Es gibt keinerlei Hinweise in der Bibel, dass wir versuchen sollten, wieder ins Paradies einzuziehen. Der Versuch, das Paradies auf Erden zu errichten, führt stets zum Totalitarismus. Entgegnen lässt sich auch mit der Bibel: Das Pessachlamm in der Passionsgeschichte ist ein Vorschein des Himmels– und stellt das Fleischessen gerade nicht infrage.
Trotzdem gibt es berühmte christliche Vegetarier wie Albert Schweitzer, die den biblischen Respekt vor der Schöpfung mit Fleischverzicht gleichsetzen.
Der Vegetarismus erwuchs tatsächlich bereits im 19. Jahrhundert in England aus christlichen Bewegungen heraus.
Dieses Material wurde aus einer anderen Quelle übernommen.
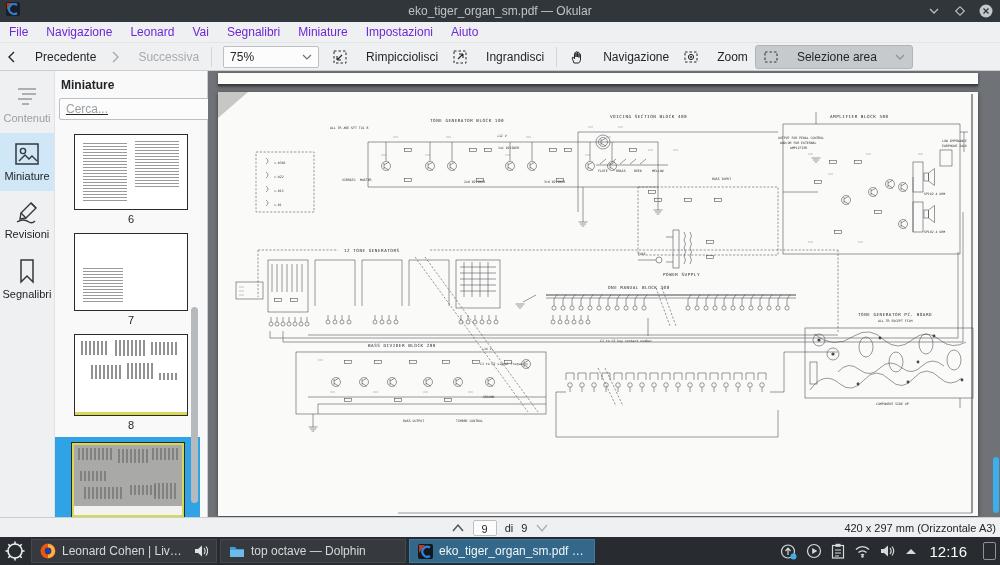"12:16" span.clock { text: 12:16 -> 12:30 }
Die Propagandisten der fleischlosen Nahrung von damals stammten nicht aus der Arbeiterschaft, die kaum Fleisch zu essen bekam. Auch heute kommen die Fleischverzichtsforderungen aus saturierten Milieus. Das sind Menschen, die aus ihrem Überfluss heraus verzichten wollen. Wenn einer Fleisch aus seinem Speiseplan streichen will, kann er das gern machen. Aber wenn er daraus ein grundsätzliches Prinzip für alle macht, muss man sich jedoch fragen, mit welchem Recht er seine Lebenshaltung für alle anderen verbindlich machen möchte. Wenn Albert Schweitzer dies vertreten haben sollte, könnte ich ihm darin nicht zustimmen.